***** RECORDS FOR THE TASK *****

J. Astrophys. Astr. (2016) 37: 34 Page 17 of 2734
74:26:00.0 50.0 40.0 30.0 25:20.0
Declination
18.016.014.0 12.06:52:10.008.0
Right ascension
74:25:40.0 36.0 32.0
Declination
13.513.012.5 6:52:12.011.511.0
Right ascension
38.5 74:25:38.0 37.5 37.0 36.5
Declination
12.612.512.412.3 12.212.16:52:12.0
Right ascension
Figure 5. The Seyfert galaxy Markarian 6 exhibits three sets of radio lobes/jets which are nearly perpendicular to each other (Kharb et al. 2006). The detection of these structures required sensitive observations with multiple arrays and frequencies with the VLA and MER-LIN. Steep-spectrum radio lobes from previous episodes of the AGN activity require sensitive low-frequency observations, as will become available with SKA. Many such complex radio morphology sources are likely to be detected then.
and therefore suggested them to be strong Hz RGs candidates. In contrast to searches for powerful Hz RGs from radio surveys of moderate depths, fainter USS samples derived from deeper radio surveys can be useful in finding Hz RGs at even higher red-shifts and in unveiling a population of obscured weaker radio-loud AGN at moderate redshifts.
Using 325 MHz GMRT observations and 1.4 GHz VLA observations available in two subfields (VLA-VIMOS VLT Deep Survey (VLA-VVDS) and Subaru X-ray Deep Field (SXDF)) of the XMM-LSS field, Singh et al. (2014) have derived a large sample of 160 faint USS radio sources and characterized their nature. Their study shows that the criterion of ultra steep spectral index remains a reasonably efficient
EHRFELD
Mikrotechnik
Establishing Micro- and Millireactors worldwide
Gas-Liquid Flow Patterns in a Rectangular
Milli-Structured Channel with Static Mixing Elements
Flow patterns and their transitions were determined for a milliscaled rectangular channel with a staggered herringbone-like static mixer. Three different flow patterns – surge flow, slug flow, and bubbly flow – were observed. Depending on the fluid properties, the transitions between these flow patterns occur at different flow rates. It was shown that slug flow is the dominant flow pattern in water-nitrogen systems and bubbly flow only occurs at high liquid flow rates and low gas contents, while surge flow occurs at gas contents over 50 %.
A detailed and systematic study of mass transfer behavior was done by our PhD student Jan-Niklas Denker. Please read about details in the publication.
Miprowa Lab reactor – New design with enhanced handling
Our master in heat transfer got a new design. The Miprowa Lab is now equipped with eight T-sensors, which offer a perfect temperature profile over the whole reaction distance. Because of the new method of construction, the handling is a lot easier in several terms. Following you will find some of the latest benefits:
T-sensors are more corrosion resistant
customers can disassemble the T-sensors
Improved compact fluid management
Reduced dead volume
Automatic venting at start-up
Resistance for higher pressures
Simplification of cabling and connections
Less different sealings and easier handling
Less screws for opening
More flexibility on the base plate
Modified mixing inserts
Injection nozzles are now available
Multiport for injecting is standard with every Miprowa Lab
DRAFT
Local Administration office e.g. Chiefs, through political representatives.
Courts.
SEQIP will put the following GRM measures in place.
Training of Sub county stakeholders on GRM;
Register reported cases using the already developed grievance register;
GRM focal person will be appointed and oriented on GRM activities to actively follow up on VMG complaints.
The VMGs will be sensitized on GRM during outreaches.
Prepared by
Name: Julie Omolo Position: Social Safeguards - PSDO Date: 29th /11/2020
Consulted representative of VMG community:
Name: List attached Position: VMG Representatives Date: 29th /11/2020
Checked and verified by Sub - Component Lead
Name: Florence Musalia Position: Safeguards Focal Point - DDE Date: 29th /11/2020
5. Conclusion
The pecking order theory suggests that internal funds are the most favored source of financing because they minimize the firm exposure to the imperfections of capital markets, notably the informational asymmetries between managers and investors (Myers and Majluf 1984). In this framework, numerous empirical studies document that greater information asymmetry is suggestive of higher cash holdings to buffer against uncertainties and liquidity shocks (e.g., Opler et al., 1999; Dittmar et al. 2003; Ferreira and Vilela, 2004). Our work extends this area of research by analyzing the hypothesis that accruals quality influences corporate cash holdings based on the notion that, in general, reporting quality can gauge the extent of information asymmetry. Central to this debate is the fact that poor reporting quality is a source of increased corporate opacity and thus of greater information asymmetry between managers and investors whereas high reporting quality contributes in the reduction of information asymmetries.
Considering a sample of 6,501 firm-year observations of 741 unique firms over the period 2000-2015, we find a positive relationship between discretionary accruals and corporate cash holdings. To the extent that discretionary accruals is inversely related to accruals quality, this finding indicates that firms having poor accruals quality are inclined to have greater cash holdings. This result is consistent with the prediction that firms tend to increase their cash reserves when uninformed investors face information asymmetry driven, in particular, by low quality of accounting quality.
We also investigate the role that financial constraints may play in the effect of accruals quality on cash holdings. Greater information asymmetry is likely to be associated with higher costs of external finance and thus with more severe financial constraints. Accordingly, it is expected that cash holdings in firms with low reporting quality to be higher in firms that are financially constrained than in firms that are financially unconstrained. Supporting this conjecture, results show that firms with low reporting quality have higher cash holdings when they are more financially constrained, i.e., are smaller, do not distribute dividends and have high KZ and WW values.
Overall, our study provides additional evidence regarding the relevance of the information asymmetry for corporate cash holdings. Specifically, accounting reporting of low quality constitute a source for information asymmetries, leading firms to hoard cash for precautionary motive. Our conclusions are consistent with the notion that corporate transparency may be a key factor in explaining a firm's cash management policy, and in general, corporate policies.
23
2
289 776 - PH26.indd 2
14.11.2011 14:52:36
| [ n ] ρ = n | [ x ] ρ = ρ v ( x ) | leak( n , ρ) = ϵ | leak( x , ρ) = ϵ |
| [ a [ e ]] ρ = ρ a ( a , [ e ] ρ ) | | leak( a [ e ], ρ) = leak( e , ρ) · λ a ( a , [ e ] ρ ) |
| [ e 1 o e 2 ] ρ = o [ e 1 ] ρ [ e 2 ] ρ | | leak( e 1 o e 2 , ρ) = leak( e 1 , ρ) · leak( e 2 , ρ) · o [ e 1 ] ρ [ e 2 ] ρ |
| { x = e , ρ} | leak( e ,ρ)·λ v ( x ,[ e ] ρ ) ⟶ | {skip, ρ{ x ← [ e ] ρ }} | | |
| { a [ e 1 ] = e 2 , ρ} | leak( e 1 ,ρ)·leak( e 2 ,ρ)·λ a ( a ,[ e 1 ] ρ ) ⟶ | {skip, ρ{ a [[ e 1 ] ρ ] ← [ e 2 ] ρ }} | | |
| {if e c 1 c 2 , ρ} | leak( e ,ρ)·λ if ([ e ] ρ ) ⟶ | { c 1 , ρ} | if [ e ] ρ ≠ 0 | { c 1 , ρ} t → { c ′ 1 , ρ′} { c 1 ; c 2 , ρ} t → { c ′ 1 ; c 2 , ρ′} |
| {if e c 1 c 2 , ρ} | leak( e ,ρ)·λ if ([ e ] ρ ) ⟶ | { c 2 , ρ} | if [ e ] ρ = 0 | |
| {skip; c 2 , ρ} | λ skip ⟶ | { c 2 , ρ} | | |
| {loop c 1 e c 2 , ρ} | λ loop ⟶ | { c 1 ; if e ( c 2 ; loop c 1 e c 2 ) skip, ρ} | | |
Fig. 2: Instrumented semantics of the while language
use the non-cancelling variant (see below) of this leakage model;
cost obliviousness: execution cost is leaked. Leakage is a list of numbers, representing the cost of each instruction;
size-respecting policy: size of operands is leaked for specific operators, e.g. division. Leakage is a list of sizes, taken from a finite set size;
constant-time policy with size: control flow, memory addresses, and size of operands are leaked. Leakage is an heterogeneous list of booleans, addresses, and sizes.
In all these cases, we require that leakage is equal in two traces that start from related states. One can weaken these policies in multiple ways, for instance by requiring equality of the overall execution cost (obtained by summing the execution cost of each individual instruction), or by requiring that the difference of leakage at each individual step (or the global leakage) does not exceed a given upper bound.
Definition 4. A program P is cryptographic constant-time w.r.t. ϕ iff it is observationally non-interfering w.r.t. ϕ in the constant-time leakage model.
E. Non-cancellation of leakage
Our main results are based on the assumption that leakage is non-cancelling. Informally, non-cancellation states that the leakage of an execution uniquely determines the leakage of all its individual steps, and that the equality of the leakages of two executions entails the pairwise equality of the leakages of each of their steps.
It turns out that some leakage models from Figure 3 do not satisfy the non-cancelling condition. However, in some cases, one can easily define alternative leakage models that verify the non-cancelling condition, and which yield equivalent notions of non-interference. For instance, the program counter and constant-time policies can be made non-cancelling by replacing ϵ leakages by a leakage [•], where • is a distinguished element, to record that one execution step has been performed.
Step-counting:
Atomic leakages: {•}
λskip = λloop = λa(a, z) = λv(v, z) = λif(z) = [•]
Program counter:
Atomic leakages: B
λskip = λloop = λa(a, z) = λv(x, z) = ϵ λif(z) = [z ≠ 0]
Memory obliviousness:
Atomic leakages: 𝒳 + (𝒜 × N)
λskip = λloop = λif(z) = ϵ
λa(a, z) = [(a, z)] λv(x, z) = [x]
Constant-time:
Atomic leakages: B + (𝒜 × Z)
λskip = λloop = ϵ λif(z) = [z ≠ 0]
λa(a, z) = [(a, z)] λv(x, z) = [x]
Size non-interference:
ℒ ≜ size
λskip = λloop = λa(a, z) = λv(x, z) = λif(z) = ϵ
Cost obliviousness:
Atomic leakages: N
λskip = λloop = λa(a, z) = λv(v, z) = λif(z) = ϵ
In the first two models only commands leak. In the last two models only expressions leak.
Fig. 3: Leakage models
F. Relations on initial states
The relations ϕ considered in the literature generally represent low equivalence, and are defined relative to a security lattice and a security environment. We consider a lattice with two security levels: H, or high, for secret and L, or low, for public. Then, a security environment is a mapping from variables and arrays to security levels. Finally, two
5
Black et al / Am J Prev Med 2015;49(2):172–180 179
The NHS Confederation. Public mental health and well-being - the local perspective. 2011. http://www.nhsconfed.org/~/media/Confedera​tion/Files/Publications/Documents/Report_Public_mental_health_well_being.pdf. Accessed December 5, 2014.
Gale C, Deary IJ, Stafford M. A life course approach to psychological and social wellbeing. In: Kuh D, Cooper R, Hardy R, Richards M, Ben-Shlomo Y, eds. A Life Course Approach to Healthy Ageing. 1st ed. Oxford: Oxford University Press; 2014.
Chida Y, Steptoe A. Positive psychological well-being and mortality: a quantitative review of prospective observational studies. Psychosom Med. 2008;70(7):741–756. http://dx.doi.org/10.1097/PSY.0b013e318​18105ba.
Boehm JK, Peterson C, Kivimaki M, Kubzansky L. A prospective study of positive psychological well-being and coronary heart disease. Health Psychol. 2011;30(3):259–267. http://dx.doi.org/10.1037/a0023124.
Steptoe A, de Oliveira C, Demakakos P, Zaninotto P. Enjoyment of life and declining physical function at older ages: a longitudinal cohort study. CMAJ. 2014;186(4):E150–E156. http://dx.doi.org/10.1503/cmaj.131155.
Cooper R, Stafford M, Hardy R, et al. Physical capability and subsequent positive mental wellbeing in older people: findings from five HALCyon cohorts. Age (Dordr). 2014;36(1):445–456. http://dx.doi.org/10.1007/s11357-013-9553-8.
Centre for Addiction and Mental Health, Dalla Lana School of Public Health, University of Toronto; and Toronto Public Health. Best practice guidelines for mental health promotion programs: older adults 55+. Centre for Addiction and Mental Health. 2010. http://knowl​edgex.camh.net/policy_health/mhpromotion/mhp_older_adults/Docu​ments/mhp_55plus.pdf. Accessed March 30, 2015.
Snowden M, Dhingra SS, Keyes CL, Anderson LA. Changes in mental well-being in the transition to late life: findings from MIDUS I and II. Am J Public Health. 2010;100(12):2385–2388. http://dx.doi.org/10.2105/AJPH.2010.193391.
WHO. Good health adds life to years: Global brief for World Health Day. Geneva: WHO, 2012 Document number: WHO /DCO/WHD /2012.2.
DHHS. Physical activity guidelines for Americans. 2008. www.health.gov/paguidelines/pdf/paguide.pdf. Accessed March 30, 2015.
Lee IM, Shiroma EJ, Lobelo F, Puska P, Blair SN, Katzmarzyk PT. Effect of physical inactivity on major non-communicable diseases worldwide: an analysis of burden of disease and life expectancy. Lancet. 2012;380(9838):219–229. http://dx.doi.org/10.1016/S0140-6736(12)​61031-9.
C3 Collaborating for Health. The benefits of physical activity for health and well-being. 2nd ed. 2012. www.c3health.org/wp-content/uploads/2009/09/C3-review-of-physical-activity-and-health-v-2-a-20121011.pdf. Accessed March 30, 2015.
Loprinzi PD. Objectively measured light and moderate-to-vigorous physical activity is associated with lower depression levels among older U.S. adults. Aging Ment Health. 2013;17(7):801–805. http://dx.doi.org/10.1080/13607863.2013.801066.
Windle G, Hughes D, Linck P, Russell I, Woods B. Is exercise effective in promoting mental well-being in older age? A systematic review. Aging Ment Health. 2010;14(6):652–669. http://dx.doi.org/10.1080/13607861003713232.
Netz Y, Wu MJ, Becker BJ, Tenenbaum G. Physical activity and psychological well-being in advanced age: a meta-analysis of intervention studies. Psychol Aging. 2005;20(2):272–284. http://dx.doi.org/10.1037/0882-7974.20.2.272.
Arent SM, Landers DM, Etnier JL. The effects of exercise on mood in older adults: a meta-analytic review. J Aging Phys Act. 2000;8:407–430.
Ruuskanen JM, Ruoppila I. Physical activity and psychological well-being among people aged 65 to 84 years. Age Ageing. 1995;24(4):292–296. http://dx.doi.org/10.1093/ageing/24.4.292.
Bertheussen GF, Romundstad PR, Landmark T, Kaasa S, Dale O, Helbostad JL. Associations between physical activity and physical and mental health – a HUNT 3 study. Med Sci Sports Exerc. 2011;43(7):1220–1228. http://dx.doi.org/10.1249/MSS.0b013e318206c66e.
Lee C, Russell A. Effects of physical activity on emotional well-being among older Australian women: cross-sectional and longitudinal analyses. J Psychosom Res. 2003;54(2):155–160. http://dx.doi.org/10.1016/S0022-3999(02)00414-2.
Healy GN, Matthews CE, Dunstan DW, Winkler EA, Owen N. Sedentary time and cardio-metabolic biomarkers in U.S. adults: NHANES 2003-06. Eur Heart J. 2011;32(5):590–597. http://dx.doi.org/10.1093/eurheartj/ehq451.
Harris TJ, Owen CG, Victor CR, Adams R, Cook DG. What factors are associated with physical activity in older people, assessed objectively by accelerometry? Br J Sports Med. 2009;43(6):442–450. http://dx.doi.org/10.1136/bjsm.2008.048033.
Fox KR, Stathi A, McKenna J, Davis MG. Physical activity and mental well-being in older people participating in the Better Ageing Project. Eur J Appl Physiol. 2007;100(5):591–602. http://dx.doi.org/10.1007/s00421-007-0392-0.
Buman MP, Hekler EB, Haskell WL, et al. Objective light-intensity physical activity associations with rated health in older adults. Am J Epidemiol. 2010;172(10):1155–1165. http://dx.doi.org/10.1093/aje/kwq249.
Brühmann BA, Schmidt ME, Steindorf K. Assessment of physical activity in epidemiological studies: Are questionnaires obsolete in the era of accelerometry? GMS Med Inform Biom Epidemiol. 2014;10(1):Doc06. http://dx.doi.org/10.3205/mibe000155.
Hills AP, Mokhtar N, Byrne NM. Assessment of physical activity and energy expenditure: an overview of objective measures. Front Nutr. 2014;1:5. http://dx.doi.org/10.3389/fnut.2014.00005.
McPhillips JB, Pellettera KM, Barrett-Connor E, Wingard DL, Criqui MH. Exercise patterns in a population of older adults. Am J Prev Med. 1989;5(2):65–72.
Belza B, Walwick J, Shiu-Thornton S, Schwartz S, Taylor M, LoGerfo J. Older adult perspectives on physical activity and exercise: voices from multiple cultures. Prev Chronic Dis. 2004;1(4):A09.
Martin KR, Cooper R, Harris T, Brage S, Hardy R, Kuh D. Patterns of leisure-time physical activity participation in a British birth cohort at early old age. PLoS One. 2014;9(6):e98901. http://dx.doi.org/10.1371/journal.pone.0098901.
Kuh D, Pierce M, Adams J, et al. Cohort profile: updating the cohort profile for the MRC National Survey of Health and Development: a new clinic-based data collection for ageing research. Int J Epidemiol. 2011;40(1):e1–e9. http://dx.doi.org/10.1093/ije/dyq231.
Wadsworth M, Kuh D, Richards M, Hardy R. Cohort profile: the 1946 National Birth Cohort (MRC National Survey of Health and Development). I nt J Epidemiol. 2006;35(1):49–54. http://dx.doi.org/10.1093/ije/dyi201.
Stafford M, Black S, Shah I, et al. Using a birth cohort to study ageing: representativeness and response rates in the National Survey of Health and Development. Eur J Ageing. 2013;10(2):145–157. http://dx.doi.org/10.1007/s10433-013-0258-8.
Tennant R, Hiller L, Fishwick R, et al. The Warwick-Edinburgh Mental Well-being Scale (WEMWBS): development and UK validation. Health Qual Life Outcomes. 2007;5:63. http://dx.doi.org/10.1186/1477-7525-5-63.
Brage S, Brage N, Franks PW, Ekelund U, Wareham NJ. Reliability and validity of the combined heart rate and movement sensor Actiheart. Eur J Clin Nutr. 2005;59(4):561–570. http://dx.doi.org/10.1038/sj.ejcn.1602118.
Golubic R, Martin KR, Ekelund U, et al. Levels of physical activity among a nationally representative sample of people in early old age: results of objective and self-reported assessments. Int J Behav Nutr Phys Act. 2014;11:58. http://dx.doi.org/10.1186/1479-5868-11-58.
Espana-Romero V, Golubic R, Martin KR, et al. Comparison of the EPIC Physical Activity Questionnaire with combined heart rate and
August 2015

*****

» **PROMPT**: Lines after the one containing "38.5 74:25:38.0 37.5 37.0 36.5" are left out; every line from the start of the entries through that line is restated word for word.

» **RESPONSE AREA**:
J. Astrophys. Astr. (2016) 37: 34 Page 17 of 2734
74:26:00.0 50.0 40.0 30.0 25:20.0
Declination
18.016.014.0 12.06:52:10.008.0
Right ascension
74:25:40.0 36.0 32.0
Declination
13.513.012.5 6:52:12.011.511.0
Right ascension
38.5 74:25:38.0 37.5 37.0 36.5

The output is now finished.